I was driving to school one morning on a non-school day in January. It was about 10am, sunny, about 45 degrees, and as usual I had to stop at a light to turn left onto Ladue Rd. In the middle of the median next to my car, I noticed a strange box. It was so close to my car, so I hopped out and took a look. It was a nice toaster box, and it was heavy.

So, I threw it in my back seat.

The light was turning as I lept back in the front seat, and took off to the left. I was imagining myself bravely rescuing this brand new toaster from that deathly median, and setting it sweetly beside my old happy toaster. (They are pack appliances, right?) Also, having seen too many movies, I was afraid that it would perhaps explode sometime in the next 3 minutes before I reached the school. Or maybe it was just filled with something horrible and heavy....but I didn't dwell on that too much.

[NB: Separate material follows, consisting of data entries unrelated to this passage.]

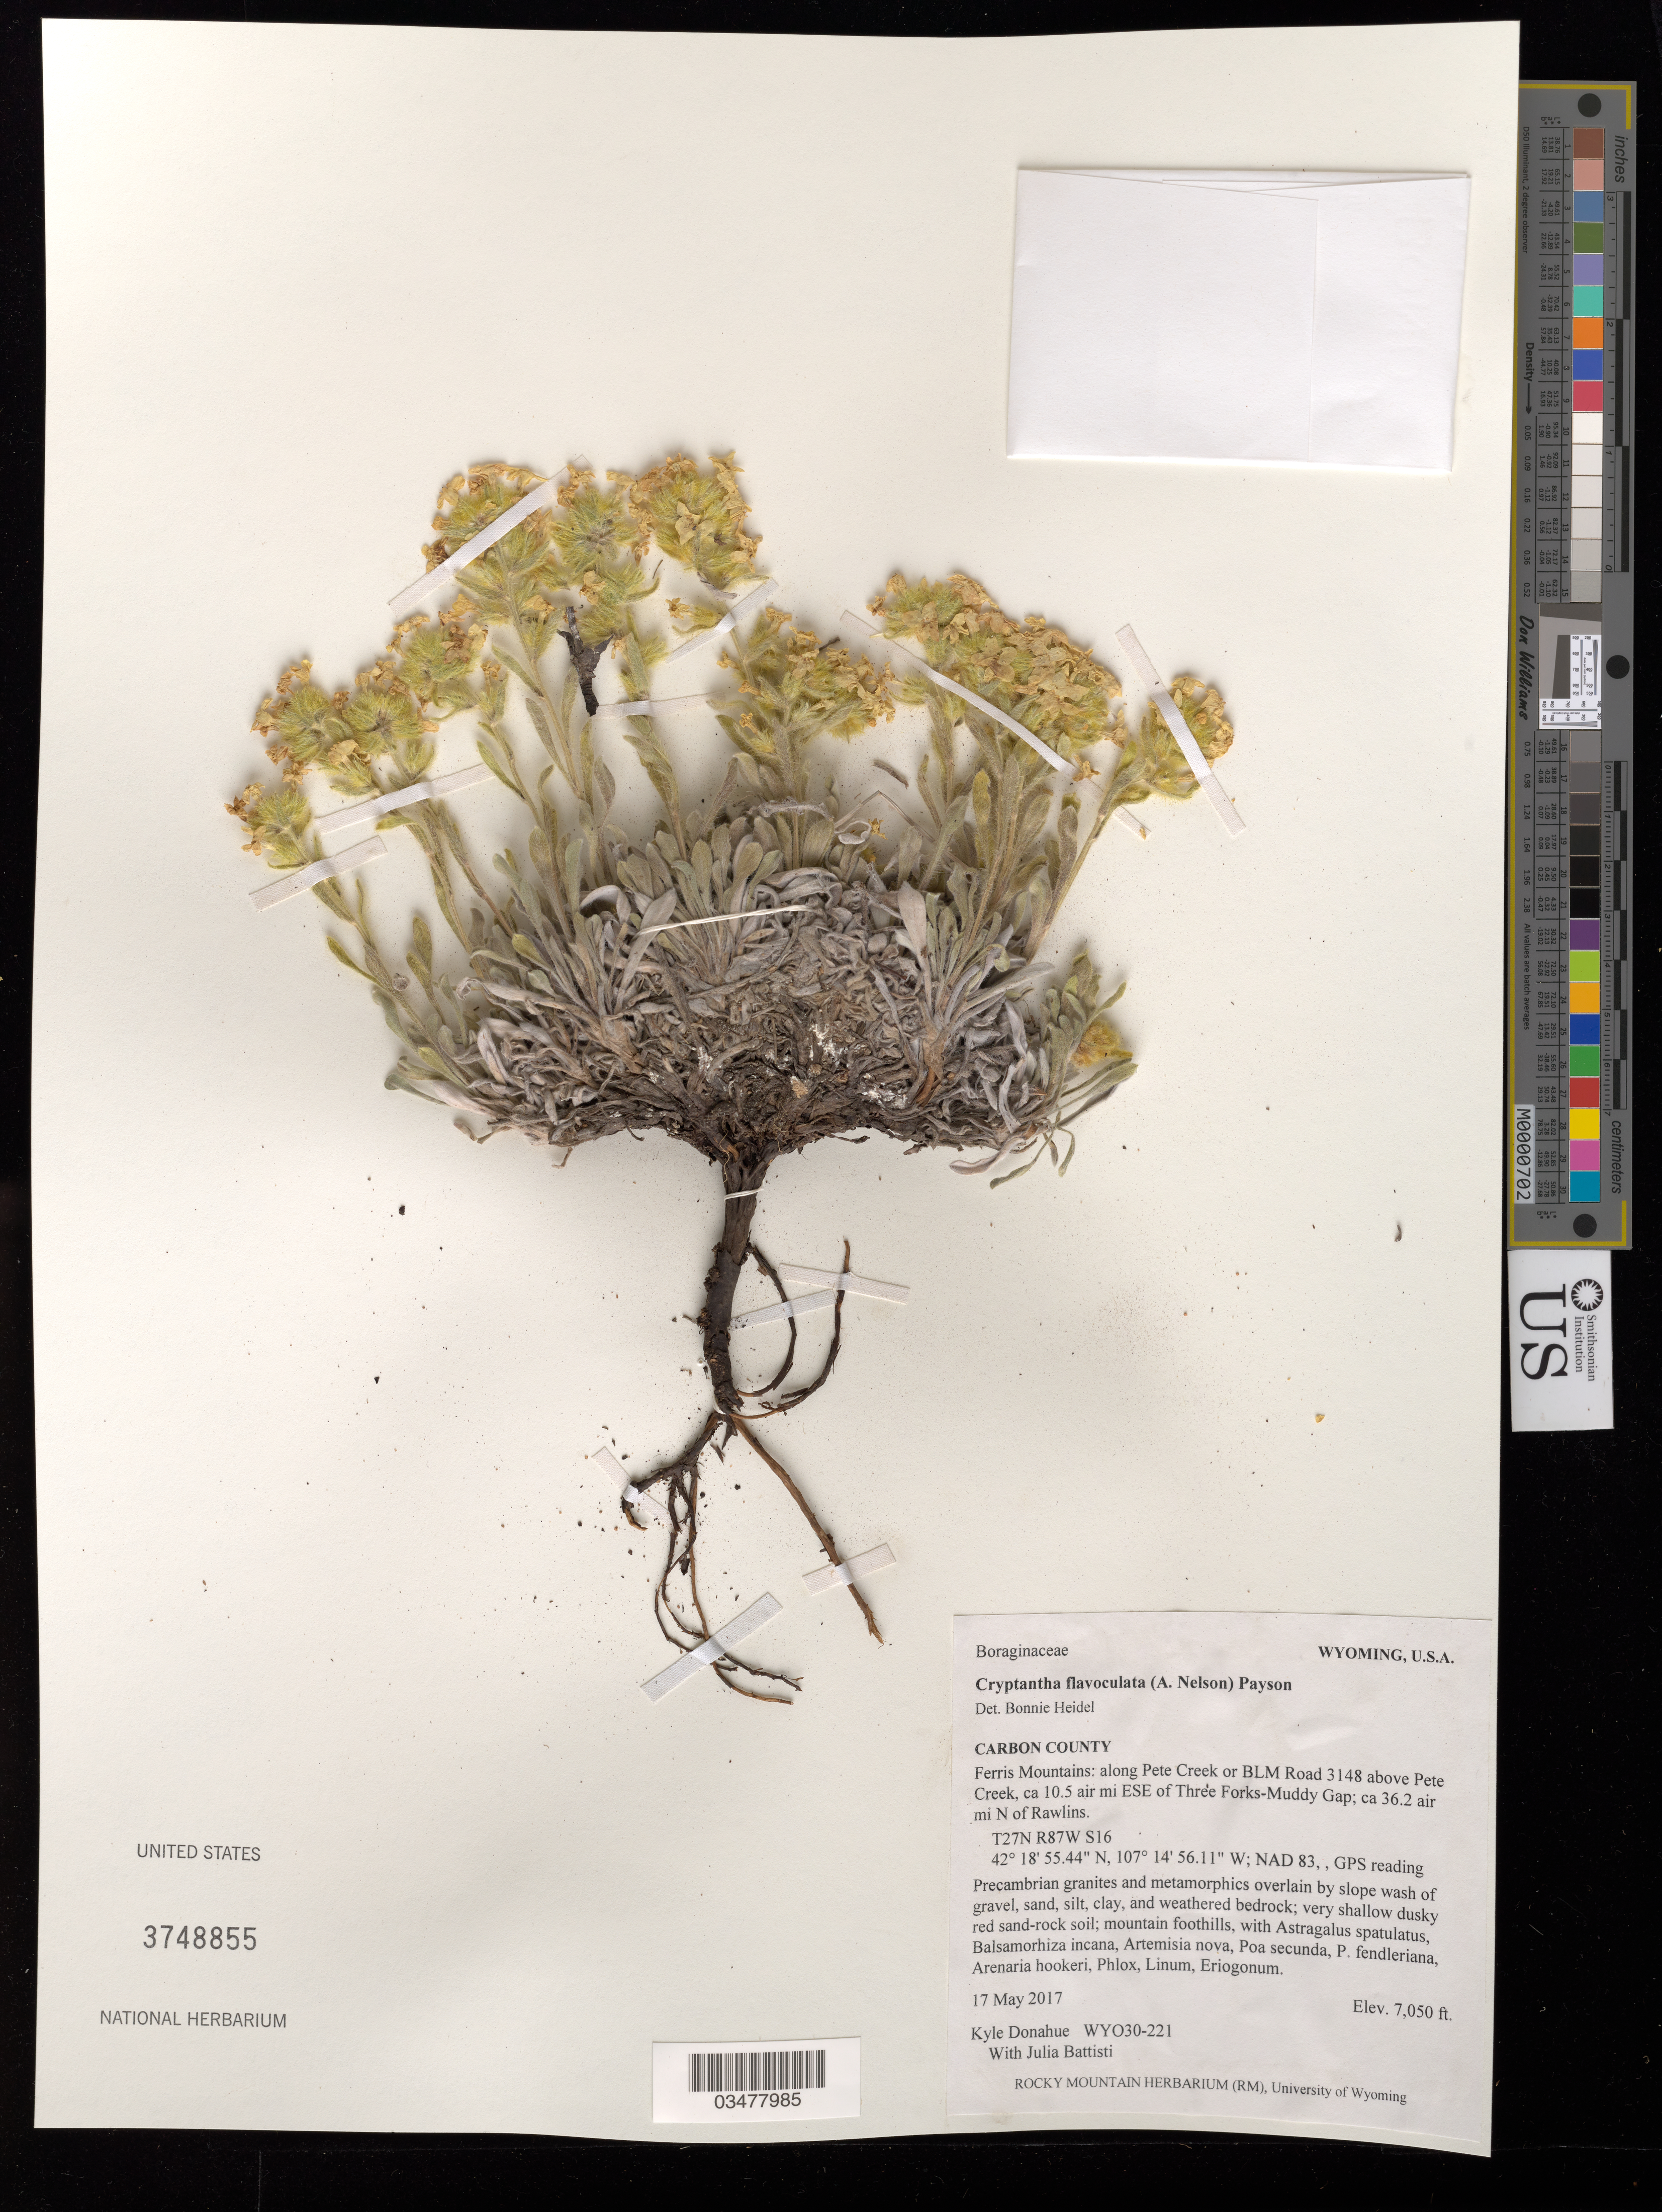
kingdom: Plantae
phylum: Tracheophyta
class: Magnoliopsida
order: Boraginales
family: Boraginaceae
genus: Cryptantha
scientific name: Cryptantha flavoculata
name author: (A. Nelson) Payson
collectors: K. Donahue & J. Battisti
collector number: WY030-221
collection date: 2017-05-17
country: United States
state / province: Wyoming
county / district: Carbon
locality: Ferris Mountains, Pete Creek Rd. T27N R87W S16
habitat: Very shallow, 10-14 inches. Wash of gravel, sand, silt, clay. With Astragalus spatulatus, Artemisia nova, Poa secunda, etc.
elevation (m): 2149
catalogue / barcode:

As soon as I parked, I jumped out and plopped the toaster box outside on the ground. I looked up, but no one was around. That made me scared for some reason. (Movies again, I guess.) It was still sunny, though. I pulled the properly closed lid and peeped in.

There was a still dirty toaster with crumbs all around on the top, but as I lifted it out of the box, I realized that the chord had been severed 3 inches above the plug and both pieces were still left in the box! It was horrible. Some one put an amputated toaster back in the box and left it in middle the road just for some one to find. I shoved the maimed thing back in the box and ran over to the trash can--a quick glance revealed still no one around. I shoved it in the square top, where it barely fit, and ran away.